Black Hole, by Charles Burns

Charles Burns’s graphic novel Black Hole is lyrical, meticulously illustrated, and thought-provoking. It’s also creepy, stomach-churning, and unnecessarily grim. Delicate flowers might want to skip this one (as they’ll discover on page one, when they encounter a highly sexualized close-up of a partially dissected frog), but they’ll be missing out on a memorable reading experience.

Black Hole is set in mid-1970s Seattle, in a world where teenagers are coming down with a mysterious STD known simply as “the bug”. Infection results in a variety of physical transformations—characters end up with everything from webbed fingers to tadpole-shaped tentacles on their chest. Panic over the bug is widespread, but most of the characters choose to smother their fear with drugs and alcohol, rather than giving up unprotected sex with virtual strangers.

Burns’s artwork is precise and effective. I was mostly interested in his character design, but plenty of other reviewers have waxed rhapsodic about the Freudian imagery featured in the diptychs that open each chapter and the visual sexual metaphors that occur throughout the book, if that’s the kind of thing that tickles your fancy. His homely, distinctive characters—all teeth, seventies hair, and grotesque physical deformities—give weight to the novel’s emotional impact. This isn’t a story about a superhero bewailing the fact that he killed his lover with his radioactive sperm; it’s a story about a bunch of ordinary kids discovering that sex can change their lives faster than they bargained for, and frequently for the worse.
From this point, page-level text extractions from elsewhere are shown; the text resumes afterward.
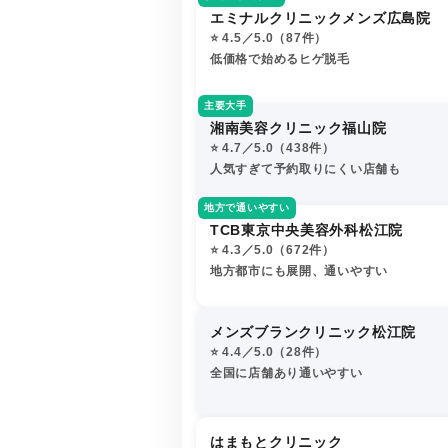
エミナルクリニックメンズ広島院
⭐️ 4.5／5.0（87件）
低価格で始めるヒゲ脱毛
主要大手
湘南美容クリニック福山院
⭐️ 4.7／5.0（438件）
人気すぎて予約取りにくい店舗も
地方で通いやすい
TCB東京中央美容外科松江院
⭐️ 4.3／5.0（672件）
地方都市にも展開、通いやすい
メンズブランクリニック松江院
⭐️ 4.4／5.0（28件）
全国に店舗あり通いやすい
はまもとクリニック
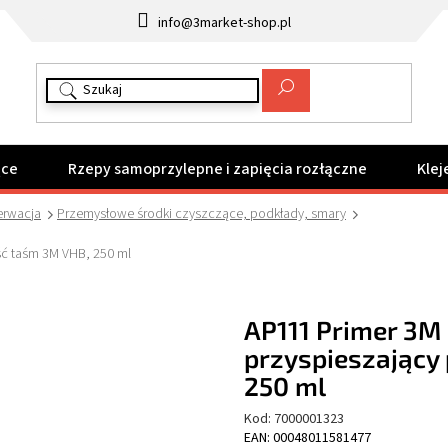
info@3market-shop.pl
ące
Rzepy samoprzylepne i zapięcia rozłączne
Klej
erwacja
Przemysłowe środki czyszczące, podkłady, smary
ść taśm 3M VHB, 250 ml
AP111 Primer 3M 
przyspieszający
250 ml
Kod:
7000001323
EAN: 00048011581477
The central conceit of Black Hole is provocative, but too harsh to be plausible. Everyone makes stupid choices at some point, but they don’t always—or even usually—have the life-altering consequences that they carry in Burns’s world. The bug is obviously symbolic, but of what? Sexual initiation? If so, Burns’s vision of sex is brutal. Black Hole does show two presumably infection-free characters having sex with one another, but most of Burns’s characters have sex and promptly come down with a rampaging case of physical deformation. Why doesn’t anybody end up with a nice mutation? (Butterfly wings? Shiny pink hair?) If the bug is a manifestation of the characters’ sexual initiations, then surely someone must have had a positive experience, with positive results? But if the bug is a metaphor for sex itself... well, then I’m a little freaked out by a book that portrays sexual maturity as a face permanently covered with boils.

There are other well-written stories out there that use horror tropes to explore sexual awakening, and those of you who prefer your high-school-as-hell metaphors humorous and/or non-explicit might want to consider renting the second season of Buffy the Vampire Slayer instead. Black Hole is fascinating, but it is neither subtle nor generous with its characters. (Even Burns’s idea of a happy ending features a stolen car, abandoned families, and a pair of semi-concealable mutations.) Burns has written a coming-of-age story for anyone who really enjoyed Twin Peaks, David Cronenberg movies, or anything ever made by Jan Svankmajer—people who like their entertainment eerie, grisly, and aggressively symbolic.